→ **SOURCE EXCERPT**
**********

Globbing (was Re: HAMMER update 10-Feb-2008)

Tue Feb 12 06:34:40 PST 2008

On Tuesday 12 February 2008, Chris Turner wrote:
> Aggelos Economopoulos wrote:
> > 
> > So, using xargs is fundamentally better as far as memory consumption is
> > concerned. Performance should never be an issue except maybe in
> > pathological cases. This silly analysis does not even take into account
> > the effects from all the memory allocation you'll have to do to for a
> > large number of arguments.
> > 
> 
> just being pedantic but ignoring performance while discussing memory 
> seems a bit short sighted - for e.g. 1M files an 'xargs -L' will create
> 1M fork()'s instead of 1, which will change the execution time 
> significantly..

My point was (in response to Justin's comment about the tiny memory spaces
of the past) that you can fill memory of any size. Not to mention that I'm
using all 1G of RAM on my desktop and a few hundread Megs of swap, so if
I run some script that needlessly forces everything out to swap a) it will
take a large performance hit b) I'm going to be a bit annoyed at the author.

As for performance, yes, I'm not new to mailing lists, I knew when I sent
an email just to clarify the memory issue *without* covering all aspects
that someone with more time than I have was going to pick this up :) I'm
sure you realize you're criminally inefficient if you use rm <1M files>
(what a convenient number btw ;),assuming there was no limit, for at least
a couple of reasons (sorry, I'm not going to bother coming up with more and,
yes, you can come up with counterexamples. Please only mention any *real*
issues.)

**********

→ **PROVIDED INFORMATION**
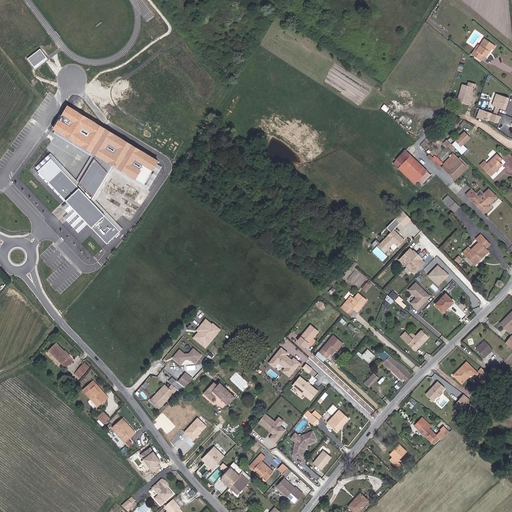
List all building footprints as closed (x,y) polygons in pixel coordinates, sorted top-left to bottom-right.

**********

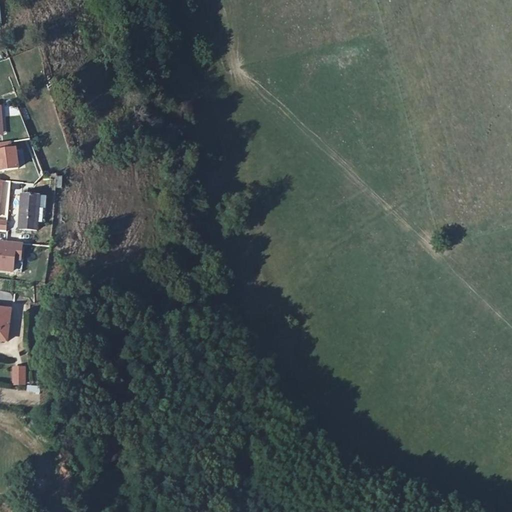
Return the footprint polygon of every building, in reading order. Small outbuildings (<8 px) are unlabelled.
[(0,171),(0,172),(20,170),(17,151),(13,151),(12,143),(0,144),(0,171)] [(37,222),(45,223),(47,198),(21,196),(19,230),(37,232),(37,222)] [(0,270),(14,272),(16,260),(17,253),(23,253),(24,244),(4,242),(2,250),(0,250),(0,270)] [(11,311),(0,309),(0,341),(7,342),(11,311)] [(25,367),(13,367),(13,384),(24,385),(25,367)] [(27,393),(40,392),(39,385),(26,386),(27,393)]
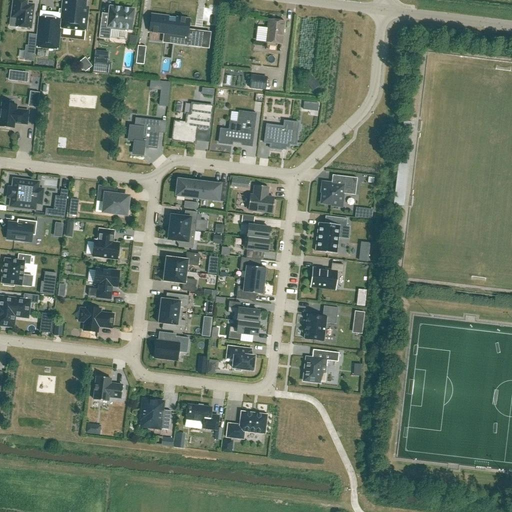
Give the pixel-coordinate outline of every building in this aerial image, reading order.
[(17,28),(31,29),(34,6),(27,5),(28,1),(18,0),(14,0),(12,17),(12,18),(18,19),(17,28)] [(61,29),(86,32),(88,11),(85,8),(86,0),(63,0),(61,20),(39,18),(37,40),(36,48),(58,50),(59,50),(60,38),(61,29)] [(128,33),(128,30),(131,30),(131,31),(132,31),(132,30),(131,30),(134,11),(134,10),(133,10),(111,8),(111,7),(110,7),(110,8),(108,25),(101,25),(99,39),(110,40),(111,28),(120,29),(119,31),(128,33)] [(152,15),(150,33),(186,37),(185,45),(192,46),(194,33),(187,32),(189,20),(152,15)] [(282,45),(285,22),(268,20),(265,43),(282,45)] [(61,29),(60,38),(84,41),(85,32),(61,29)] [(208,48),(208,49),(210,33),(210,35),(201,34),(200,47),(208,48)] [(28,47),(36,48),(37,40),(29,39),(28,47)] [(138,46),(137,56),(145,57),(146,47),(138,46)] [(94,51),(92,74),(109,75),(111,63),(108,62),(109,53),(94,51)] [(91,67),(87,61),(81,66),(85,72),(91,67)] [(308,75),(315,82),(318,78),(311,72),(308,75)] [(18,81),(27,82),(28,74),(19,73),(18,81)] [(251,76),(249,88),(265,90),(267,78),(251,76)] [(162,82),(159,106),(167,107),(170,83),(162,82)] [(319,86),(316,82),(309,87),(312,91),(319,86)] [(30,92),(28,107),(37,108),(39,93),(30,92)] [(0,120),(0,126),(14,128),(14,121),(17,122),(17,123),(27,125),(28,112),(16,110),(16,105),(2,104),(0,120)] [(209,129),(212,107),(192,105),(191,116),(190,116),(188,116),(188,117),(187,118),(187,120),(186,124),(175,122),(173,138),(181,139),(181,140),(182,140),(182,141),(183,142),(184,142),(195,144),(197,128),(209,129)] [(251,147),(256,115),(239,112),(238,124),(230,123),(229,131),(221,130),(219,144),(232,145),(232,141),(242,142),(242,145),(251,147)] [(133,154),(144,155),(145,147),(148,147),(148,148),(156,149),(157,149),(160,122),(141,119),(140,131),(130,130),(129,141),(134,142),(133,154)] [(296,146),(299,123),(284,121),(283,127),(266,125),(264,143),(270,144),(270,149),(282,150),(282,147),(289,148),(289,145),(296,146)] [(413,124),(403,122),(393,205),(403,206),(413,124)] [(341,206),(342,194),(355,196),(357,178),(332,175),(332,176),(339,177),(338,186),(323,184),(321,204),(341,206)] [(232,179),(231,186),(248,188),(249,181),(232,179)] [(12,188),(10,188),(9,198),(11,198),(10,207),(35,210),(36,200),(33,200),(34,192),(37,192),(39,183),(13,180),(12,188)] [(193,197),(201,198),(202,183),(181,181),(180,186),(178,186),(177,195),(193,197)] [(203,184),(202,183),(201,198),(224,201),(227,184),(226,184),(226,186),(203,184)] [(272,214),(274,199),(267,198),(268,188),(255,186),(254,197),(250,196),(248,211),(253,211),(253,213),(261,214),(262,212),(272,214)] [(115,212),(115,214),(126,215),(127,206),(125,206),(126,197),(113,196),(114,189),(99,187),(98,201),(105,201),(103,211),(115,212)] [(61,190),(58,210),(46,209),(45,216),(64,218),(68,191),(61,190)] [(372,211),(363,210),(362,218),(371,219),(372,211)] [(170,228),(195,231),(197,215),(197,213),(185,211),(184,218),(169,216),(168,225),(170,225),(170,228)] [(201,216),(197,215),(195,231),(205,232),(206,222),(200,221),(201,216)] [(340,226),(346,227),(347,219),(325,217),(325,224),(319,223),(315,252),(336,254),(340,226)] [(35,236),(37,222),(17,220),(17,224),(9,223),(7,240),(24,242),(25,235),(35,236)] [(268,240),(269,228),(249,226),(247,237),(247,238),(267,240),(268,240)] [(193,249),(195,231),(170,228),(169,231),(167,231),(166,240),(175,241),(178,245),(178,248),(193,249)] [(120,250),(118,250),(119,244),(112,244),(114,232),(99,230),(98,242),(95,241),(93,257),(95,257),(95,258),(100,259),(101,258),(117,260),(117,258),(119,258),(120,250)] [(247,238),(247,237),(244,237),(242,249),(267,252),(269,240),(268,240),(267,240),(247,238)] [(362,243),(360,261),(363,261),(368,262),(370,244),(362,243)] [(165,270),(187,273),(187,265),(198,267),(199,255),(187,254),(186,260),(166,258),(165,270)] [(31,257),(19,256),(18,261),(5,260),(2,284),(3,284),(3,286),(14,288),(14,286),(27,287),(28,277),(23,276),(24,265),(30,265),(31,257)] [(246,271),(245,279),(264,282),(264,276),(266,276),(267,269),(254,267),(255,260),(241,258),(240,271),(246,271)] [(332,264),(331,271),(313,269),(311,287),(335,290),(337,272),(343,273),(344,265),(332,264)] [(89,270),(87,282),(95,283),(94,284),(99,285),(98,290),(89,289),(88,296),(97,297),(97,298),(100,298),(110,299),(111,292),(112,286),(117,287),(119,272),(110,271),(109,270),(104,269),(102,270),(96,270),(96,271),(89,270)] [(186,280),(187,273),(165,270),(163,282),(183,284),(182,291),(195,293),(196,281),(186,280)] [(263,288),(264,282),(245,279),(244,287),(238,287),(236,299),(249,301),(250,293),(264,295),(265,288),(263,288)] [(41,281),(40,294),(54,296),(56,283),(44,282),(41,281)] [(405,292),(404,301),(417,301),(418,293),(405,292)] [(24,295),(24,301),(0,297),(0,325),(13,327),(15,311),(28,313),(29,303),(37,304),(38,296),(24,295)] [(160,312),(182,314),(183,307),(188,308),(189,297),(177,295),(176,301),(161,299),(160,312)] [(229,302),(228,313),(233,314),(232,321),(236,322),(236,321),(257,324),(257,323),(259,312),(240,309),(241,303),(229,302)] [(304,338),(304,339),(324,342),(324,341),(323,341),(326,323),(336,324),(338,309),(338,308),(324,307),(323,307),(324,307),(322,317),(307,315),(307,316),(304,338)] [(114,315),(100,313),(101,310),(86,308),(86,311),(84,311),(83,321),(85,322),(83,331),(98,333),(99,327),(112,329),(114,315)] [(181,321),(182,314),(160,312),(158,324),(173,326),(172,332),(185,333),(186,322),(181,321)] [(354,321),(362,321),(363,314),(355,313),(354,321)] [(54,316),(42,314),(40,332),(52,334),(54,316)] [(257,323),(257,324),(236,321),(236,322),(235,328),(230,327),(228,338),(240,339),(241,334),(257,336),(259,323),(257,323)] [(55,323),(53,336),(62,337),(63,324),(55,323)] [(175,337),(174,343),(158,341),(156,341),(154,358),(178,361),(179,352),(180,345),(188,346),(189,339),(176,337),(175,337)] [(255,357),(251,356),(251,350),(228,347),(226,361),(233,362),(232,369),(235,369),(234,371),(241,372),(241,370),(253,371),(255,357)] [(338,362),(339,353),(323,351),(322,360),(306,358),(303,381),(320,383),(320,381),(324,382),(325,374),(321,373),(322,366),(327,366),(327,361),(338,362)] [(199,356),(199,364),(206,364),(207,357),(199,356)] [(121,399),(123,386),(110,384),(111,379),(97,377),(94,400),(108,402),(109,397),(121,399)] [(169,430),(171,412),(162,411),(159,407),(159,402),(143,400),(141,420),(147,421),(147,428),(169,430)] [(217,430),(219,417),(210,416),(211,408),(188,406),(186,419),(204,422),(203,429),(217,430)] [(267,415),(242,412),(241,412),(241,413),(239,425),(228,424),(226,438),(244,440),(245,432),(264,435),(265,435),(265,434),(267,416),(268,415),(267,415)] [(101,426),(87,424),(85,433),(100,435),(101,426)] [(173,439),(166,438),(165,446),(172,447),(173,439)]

**********

→ **LIST OF TASKS**
1) Retype a section of the globbing thread with no changes, beginning at the words "On Tuesday 12" and stopping after the words "number of arguments.".
2) Write what comes next in the globbing thread, picking up after its final sentence.

→ **SOLVED TASKS**
1)
On Tuesday 12 February 2008, Chris Turner wrote:
> Aggelos Economopoulos wrote:
> > 
> > So, using xargs is fundamentally better as far as memory consumption is
> > concerned. Performance should never be an issue except maybe in
> > pathological cases. This silly analysis does not even take into account
> > the effects from all the memory allocation you'll have to do to for a
> > large number of arguments.

2)
1. you can do the same thing without wasting many megabytes of memory by
   piping (for example) to ruby -ne 'File.unlink($_.chop)' (this is easy
   to change for \0 terminated filenames). Yes I know. Not everyone knows
   how to program, perhaps someone should patch rm to read its standard
   input?

2. where did you get those 1M pathnames anyway? Obviously from a program;
   piping this output to xargs rm allows you to run the deletion and
   the path generation *in parallel* (your program is probably waiting for
   the disk more than half the time anyway) so even then, this should run
   faster than rm <1M files>. Please test if unsure. Also do the obvious
   optimization of doing rm -r when removing a directory. I think this would
   help the original poster as well.

   The best (and typical) case would be if you're using find (just add
   a -delete).

> but whatever.. this thread is annoying me :)

I hope you'll agree that the issue here is not the time/space complexity
(or the size of the factors in them). This was just to get everyone on
the same page. The purpose should be to make it clear that command line
arguments are for interactive input (hence rm uses it for pathnames) and
batch input should only be fed through a file (nobody's complaining that
wc `cat file` doesn't work).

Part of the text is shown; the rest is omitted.